Answers to Exercises, Chapter 16
These are answers to the exercises in the 3rd edition of Digital Multimedia (published February 2009) only. Do not try to use them in conjunction with the 2nd edition.
Test Questions
Asymmetrical technologies such as ADSL are suitable for domestic Internet connections because most of the activities carried out by domestic users are themselves asymmetrical – that is, domestic Internet users download more data than they upload.
This is evident in the case of Web browsing, which is likely to be the most common Internet activity for the majority of domestic users. The upstream data consists of HTTP requests, which are typically short, since they only need to specify the location of the resource to be retrieved, and provide some information about the user agent and the types of data it will accept. The server's response, which goes in the downstream (relatively fast) direction contains all the data on the specified page, including images and sometimes bulky video files.
Similarly, when users download files, such as system updates, their requests are small, but the data coming back in response may be very large.
Email is an exception, since it is (ideally) fairly symmetrical – email messages are much the same length whether you send them or receive them. However, email messages are usually small, being mostly text, so the asymmetry is no great drawback. In practice, many of us receive far more email than we send, thanks to the unwelcome activities of spammers. Asymmetrical data connections at least ensure that this does not slow down our email too much.
The other exception is P2P file transfers, and asymmetrical connections are not really appropriate for that mode of interaction. We discuss this in the text. Despite the attention P2P networking receives, it remains a minority activity among domestic users, however.
An IP address is a set of numbers that identifies a host connected to the Internet.
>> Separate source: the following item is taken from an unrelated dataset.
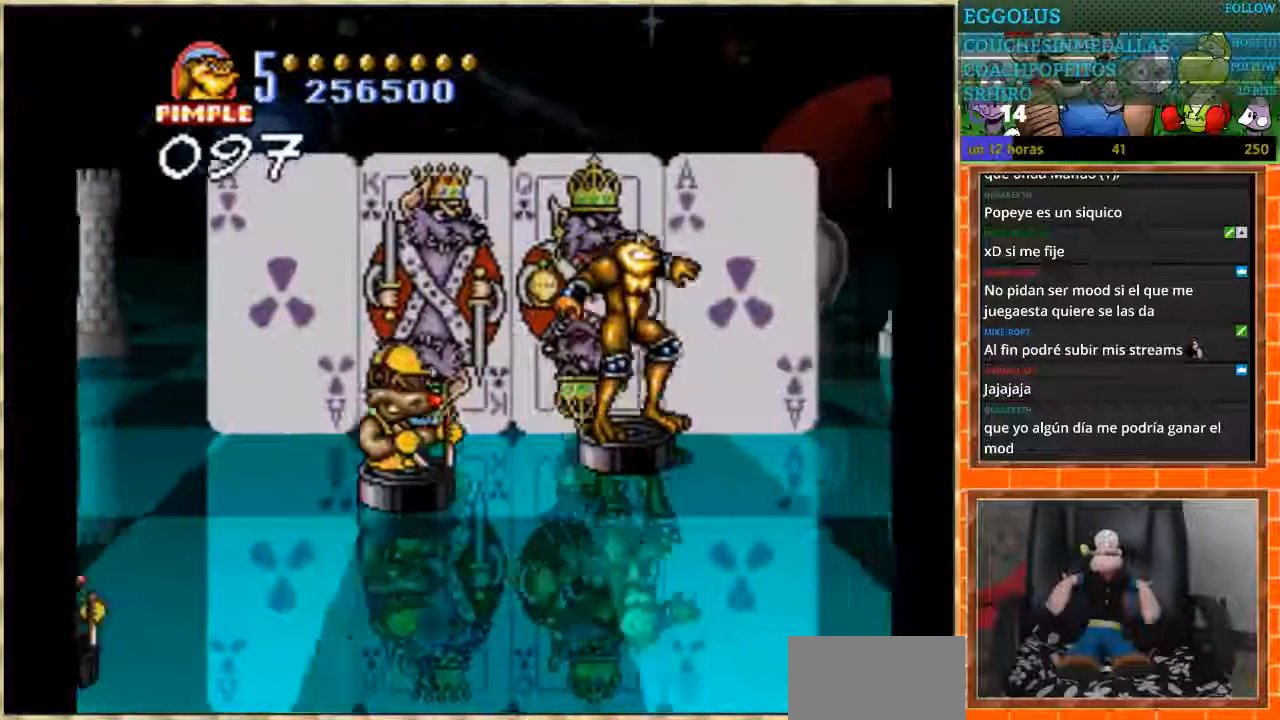
{"buttons": ["DPAD_DOWN"], "events": [[100, "DPAD_LEFT", "down"], [267, "DPAD_LEFT", "up"], [401, "DPAD_DOWN", "down"]]}
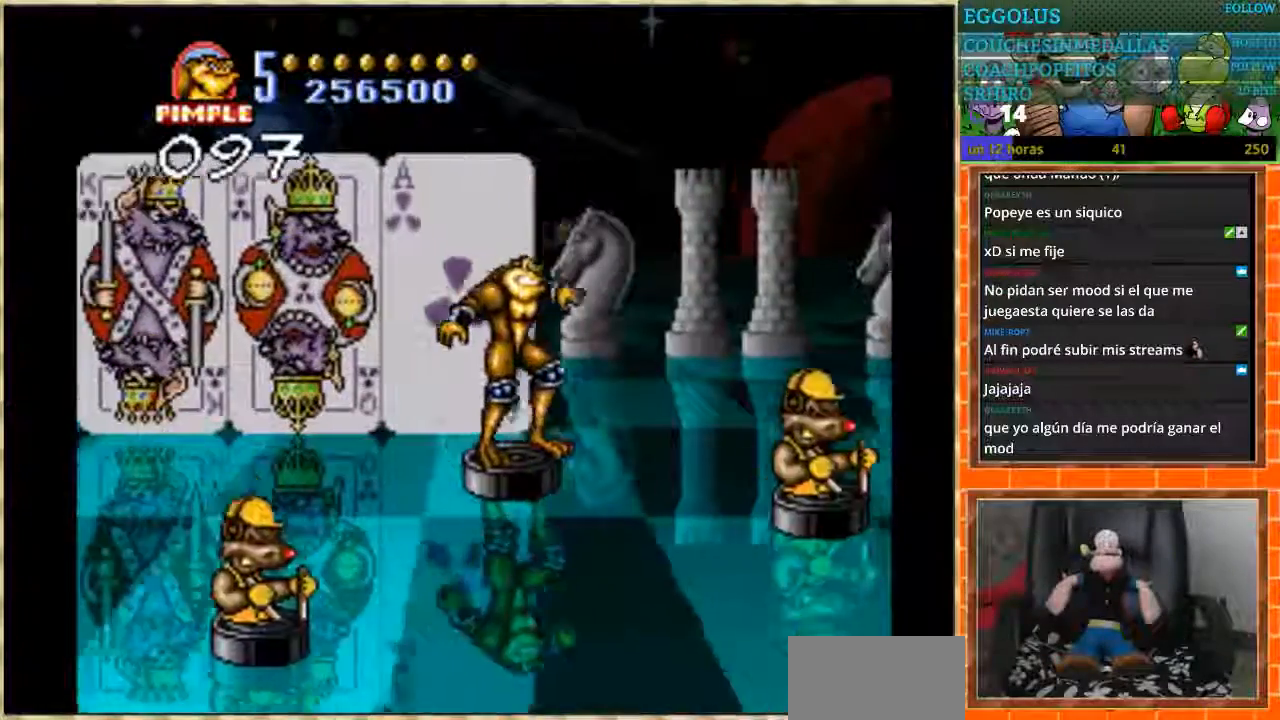
{"buttons": [], "events": [[33, "DPAD_DOWN", "up"], [166, "DPAD_LEFT", "down"], [367, "DPAD_LEFT", "up"]]}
A transport address is an IP address augmented with a socket number so the difference between the two addresses lies in the presence of a socket number in the transport address.
The fundamental reason for requiring both is that the IP address can be used to direct packets through the Internet to the host that is their destination, but the socket number is needed to ensure that each packet is passed to the appropriate server process at the destination – a host may be running several servers, each listening for requests on a different socket.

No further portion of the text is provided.